Big-rig driver convicted of manslaughter seeks appeal

The truck driver convicted of manslaughter after a fatal 2009 collision at the bottom of Angeles Crest Highway in La Cañada Flintridge is taking his case to the court of appeal.

Marcos Costa, 46, was sentenced to seven years and four months in prison after his 2011 conviction in the deaths of Palmdale resident Angel Posca, 58, and his 12-year-old daughter, Angelina.

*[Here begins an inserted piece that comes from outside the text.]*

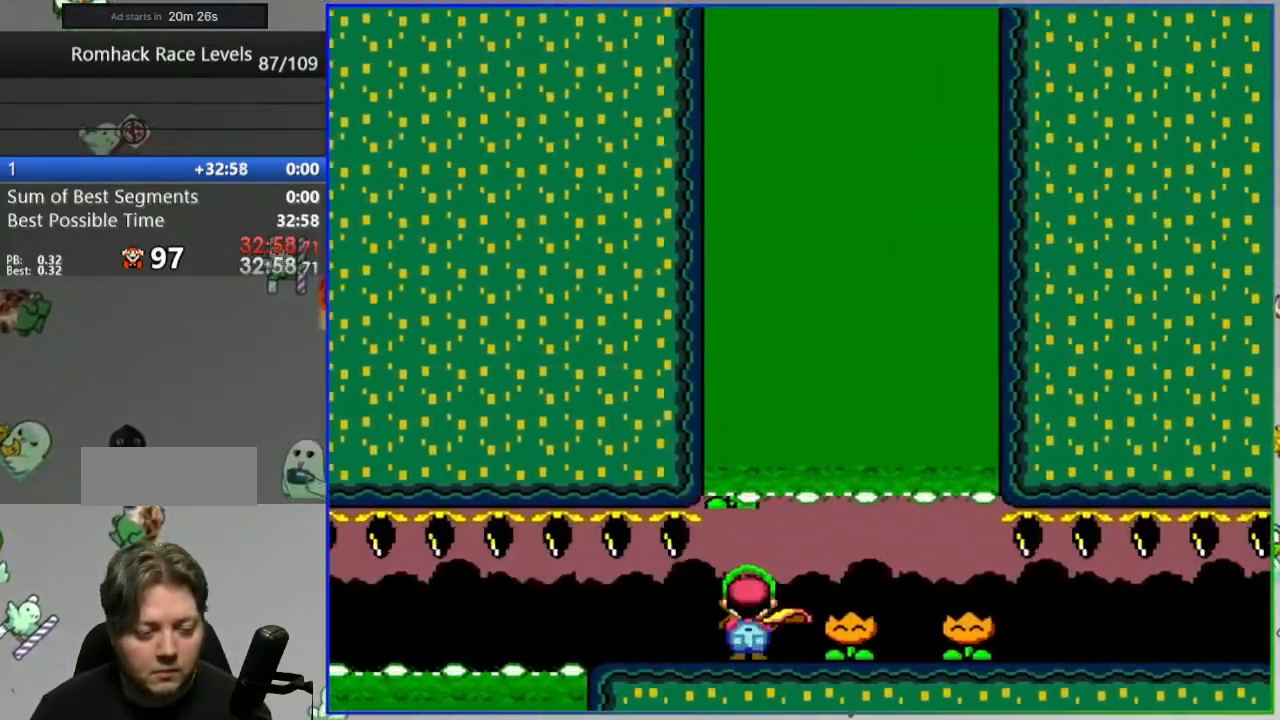
{"buttons": ["Y", "DPAD_RIGHT"], "events": [[33, "Y", "down"], [67, "Y", "up"], [150, "Y", "down"]]}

His case will be heard by California's 2nd District Court of Appeal on Jan. 29.

Angel Posca had exited the 210 to make a left on Angeles Crest Highway on July 1, 2009, when Costa's truck, which had lost its brakes, barreled down Angeles Crest and slammed into the car before striking a building.

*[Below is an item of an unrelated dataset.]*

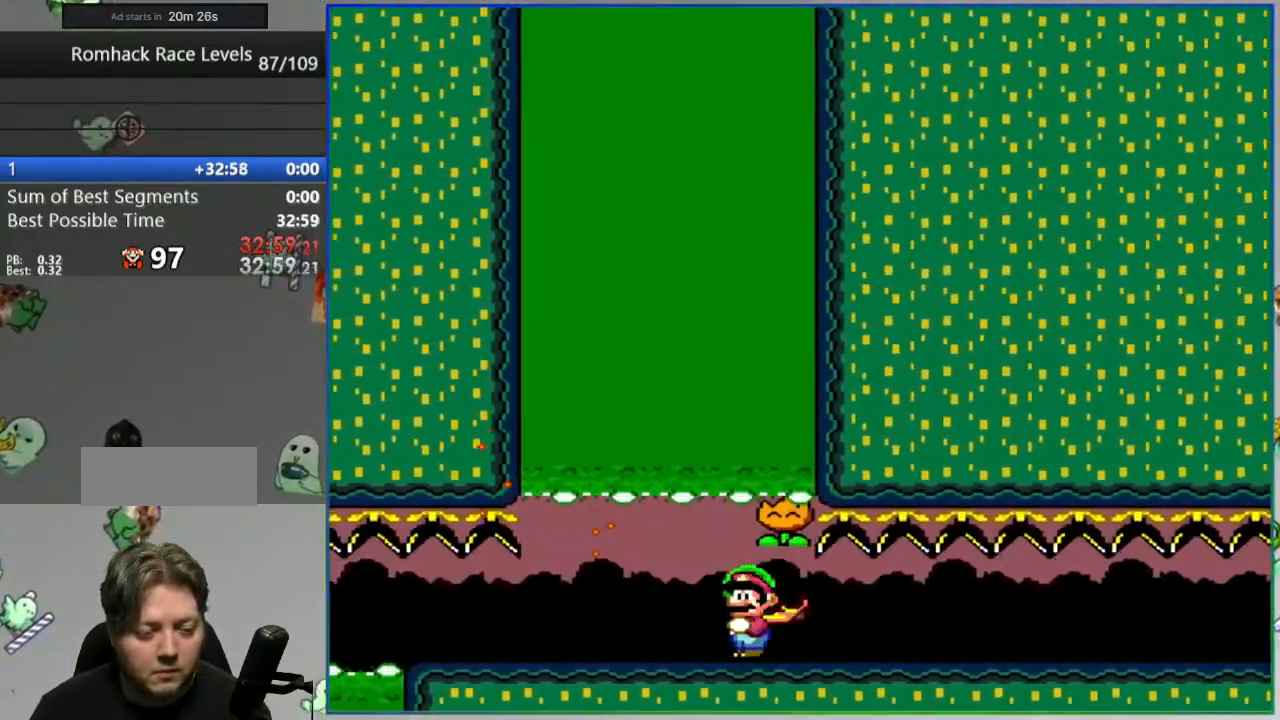
{"buttons": ["Y", "DPAD_RIGHT"], "events": [[383, "B", "down"], [500, "B", "up"]]}
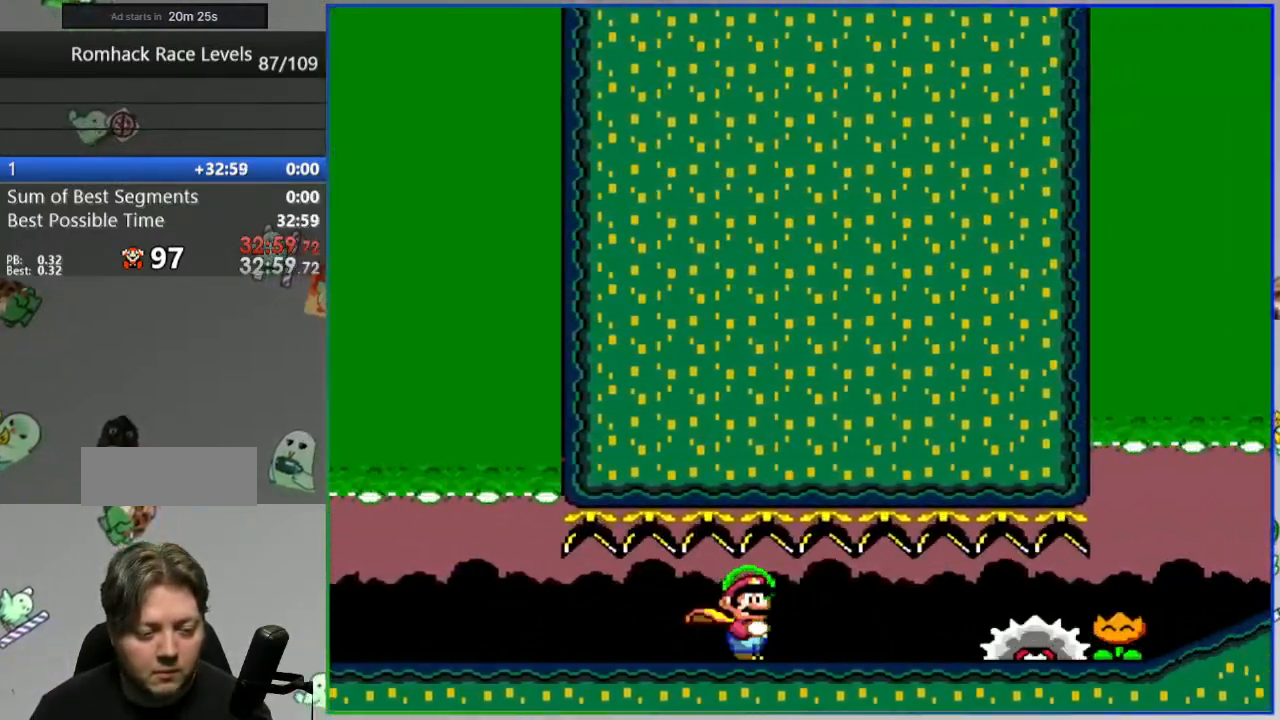
{"buttons": ["Y", "DPAD_RIGHT"], "events": [[167, "Y", "up"], [333, "Y", "down"]]}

At trial, prosecutors provided evidence that Costa had failed to check his brakes or take into account a warning about the difficulties of driving a big rig on Angeles Crest Highway.

In papers filed with the appellate court, an attorney for Costa said that he checked his brakes regularly and that the crash was the result of unforeseeable mechanical failure, not negligence.

“I think that's what's lost sometimes in the grief of losing two people is that this was just a tragic accident,” said Sally Brajevich, appointed to represent Costa in his appeal.

Brajevich argues in court papers that Costa didn't have the experience and training necessary to know his actions were likely to result in harming another person. She also contends the crash could have been avoided if Caltrans had kept a truck escape lane open on the highway.

The jury heard similar arguments, but Brajevich said that the court of appeal would weigh the evidence differently.

“It's not a retrial, but the court does look at things again,” she said.

In response, the state attorney general's office contends there is substantial evidence that Costa knew he was taking a risk when he took Big Tujunga Canyon Road to the Angeles Crest Highway to reach Los Angeles from the Antelope Valley.

Costa was warned about the curvy and steep road by off-duty firefighter Juan Palomino, who testified that he flagged Costa down to tell him that his brakes were smoking and that he should use the Antelope Valley (14) Freeway.

According to prosecutors, Costa saw that his brakes were smoking but poured water on them rather than wait for them to cool.